Du (beau) monde. Il y avait du monde à la Tour Saadé, « figure emblématique de Marseille et incarnation de l’audace entrepreneuriale d’un homme » selon les invités de marque, pour le baptême de la « promotion Jacques Saadé » de l’ENSM au siège de l’armement français, auquel assistaient la ministre de la Transition énergétique Élisabeth Borne, le secrétaire d’État aux Transports Jean-Baptiste Djebbari (son premier déplacement), mais aussi Frédéric de Moncany, président du Conseil d’administration de l’ENSM, le président du conseil de surveillance du port de Marseille Jean-Marc Forneri et de son directeur général, Hervé Martel, des élus locaux et députés, des représentants de toute la chaîne du transport maritime… Et entre deux lignes de son discours, Rodolphe Saadé a glissé que ses cinq navires alimentés au GNL de 15 000 EVP, exploités sur les lignes Asie-Méditerranée, seraient avitaillés à Marseille-Fos par Total. Attendu et inattendu à la fois. CMA CGM et la filiale du groupe pétrolier français en charge de la commercialisation de carburant marin, Total Marine Fuels Global Solutions (TMFGS), avaient déjà signé un contrat d’affrètement long terme pour que les 9 porte-conteneurs de plus de 22 000 EVP propulsés au GNL, dont le premier attendu à partir de 2020 s’appellera CMA CGM Jacques Saadé, le soient par le groupe pétrolier français. À partir de Rotterdam et via un souteur exploité avec l’armateur japonais Mitsui OSK (Mol). Total fournira ainsi à CMA-CGM environ 300 000 t/an de GNL à partir de 2020.

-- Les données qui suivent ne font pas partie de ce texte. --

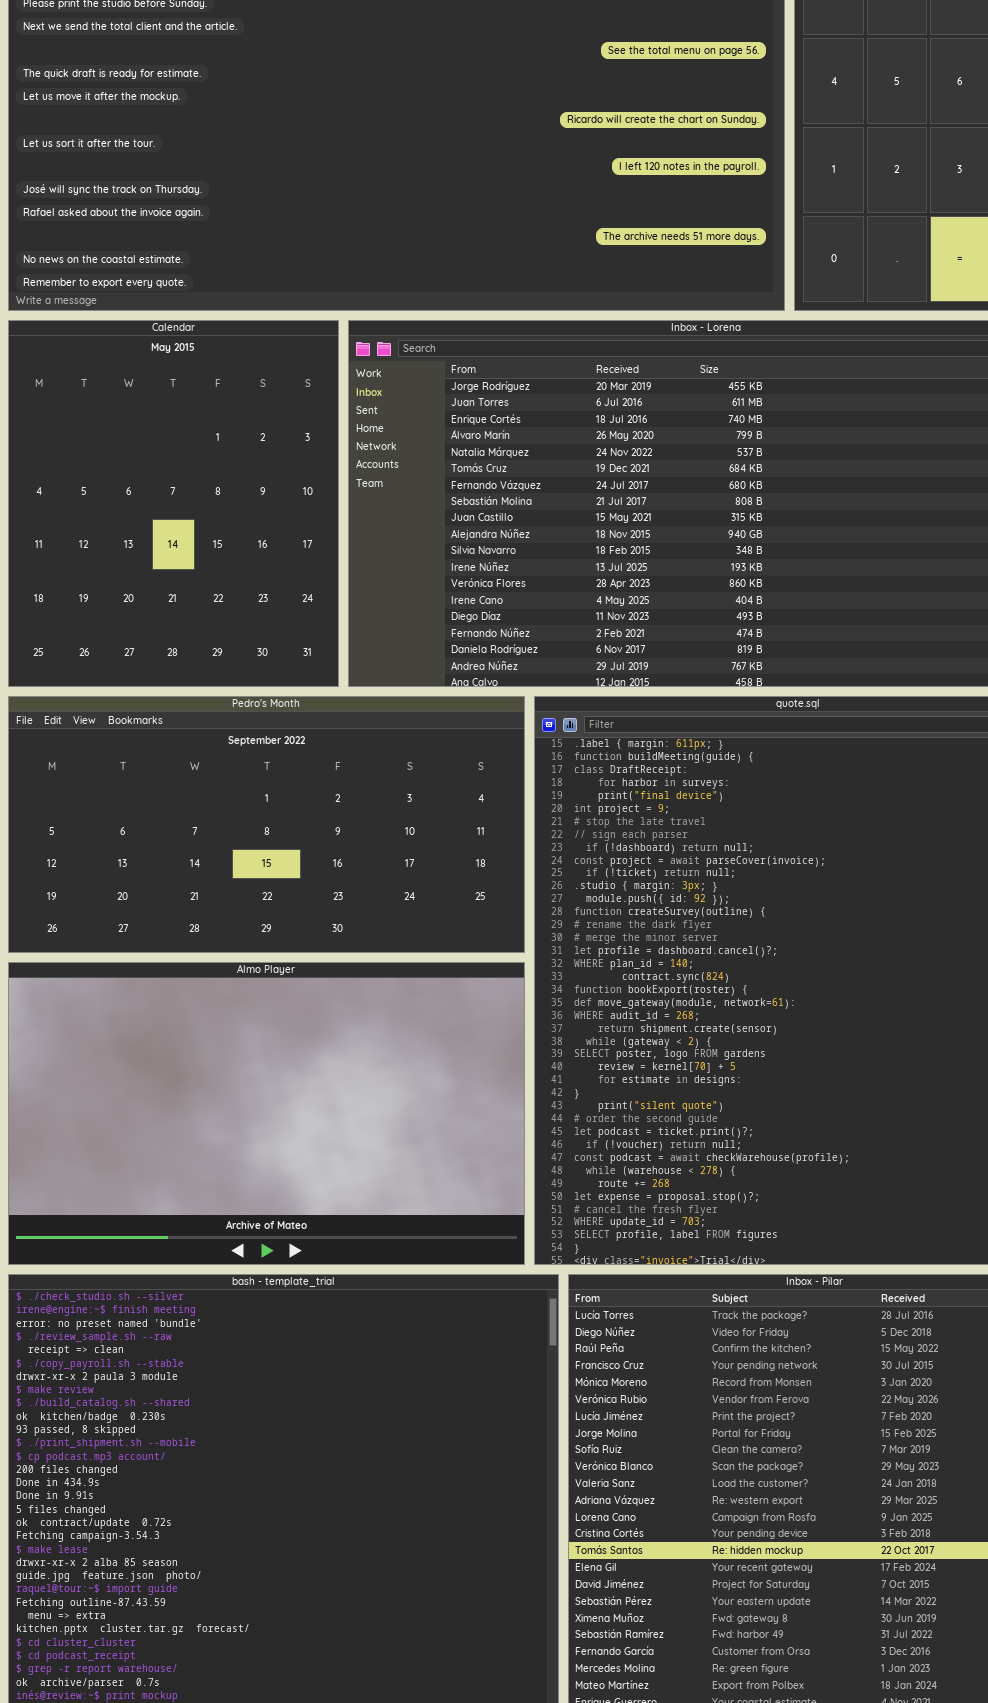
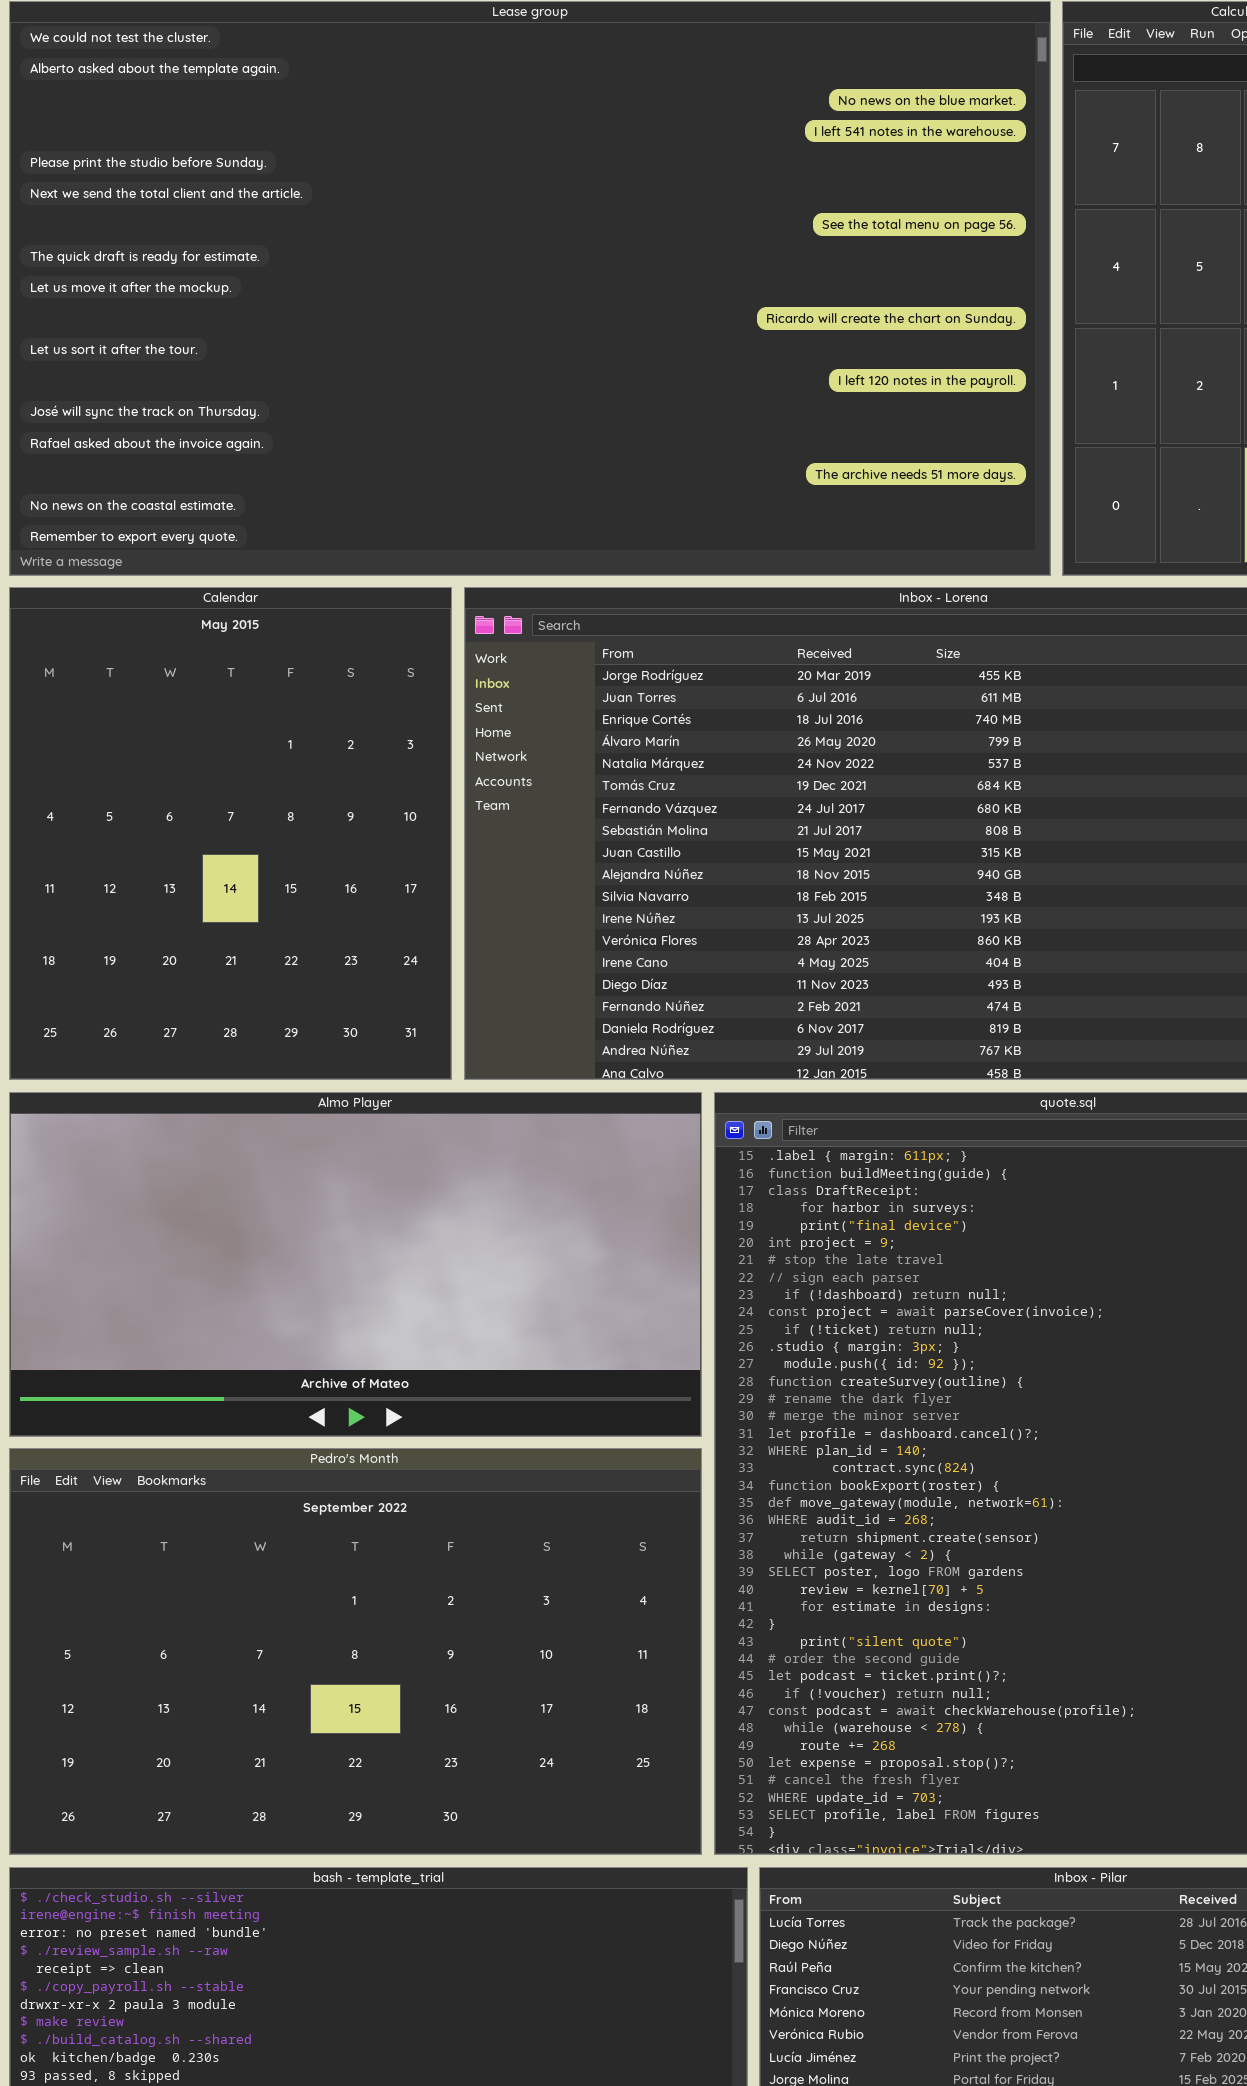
Pedro's Month: [8,696,525,953] -> [9,1448,702,1855], moved, resized
Almo Player: [8,962,525,1265] -> [9,1092,702,1437], moved, resized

Cette fois, le bénéfice est pour les bassins Ouest de Marseille, que le premier port pétrolier de France aimerait positionner comme l’une des principales portes gazières du sud-européen. Fos, où se situent les terminaux méthaniers Tonkin et Cavaou, devra jouer face à Barcelone, qui s’impose parmi les hub GNL stratégiques en Méditerranée.
Total est à ce jour l’un des rares à avoir deux souteurs de grande capacité quasi opérationnels. Outre le navire avitailleur avec Mol, il a signé un contrat d’affrètement à long terme pour un autre avec Pavilion Energy, l’un des fournisseurs de Singapour, qui sera mis en service en 2021.
Si le GNL ne compte pas encore pour beaucoup dans la production de Total, le carburant dit de demain concentre indubitablement ses intérêts. Pour rappel, fin 2017, le Français avait repris les participations d’Engie, lui assurant un volume total de 40 Mt par an et une capacité de liquéfaction de 23 Mt par an d’ici 2020. Total serait désormais le deuxième fournisseur mondial (parmi les entreprises privées) de GNL.
TMFGS est aussi le fournisseur de Brittany Ferries pour alimenter en GNL le futur Honfleur, qui assurera la liaison entre Ouistreham et Portsmouth. En l’absence d’infrastructures dans les ports desservis par le futur fleuron de la flotte, la filiale de Total s’est associée à Dunkerque LNG, l’exploitant du terminal méthanier de Dunkerque et le groupe Charles André pour assurer l’approvisionnement grâce à des iso-conteneurs, acheminés par camions depuis le terminal méthanier de Dunkerque au port de Ouistreham.
Pour qu’il y ait un changement radical d’attitude et d’action à l’encontre du GNL marin, alors que le monde de l’avitaillement est en train de basculer, poussé par une réglementation qui va bannir à tout jamais le fuel lourd, l’enjeu n’est pas tant l’avitaillement en GNL que les infrastructures de soutage.
Selon le lobby industriel SEA/LNG, 24 des 25 premiers ports mondiaux seraient équipés pour ravitailler. La flotte mondiale totaliserait désormais une dizaine de souteurs (il n’y en avait qu’un seul en 2017) tandis que 30 unités devraient entrer en service dans les cinq ans.
74 %
Les taux d’occupation moyens sur le trafic Asie-Europe du Nord passeront d’environ 74 % au deuxième trimestre à plus de 72 % au troisième trimestre 2019, selon MDS Transmodal.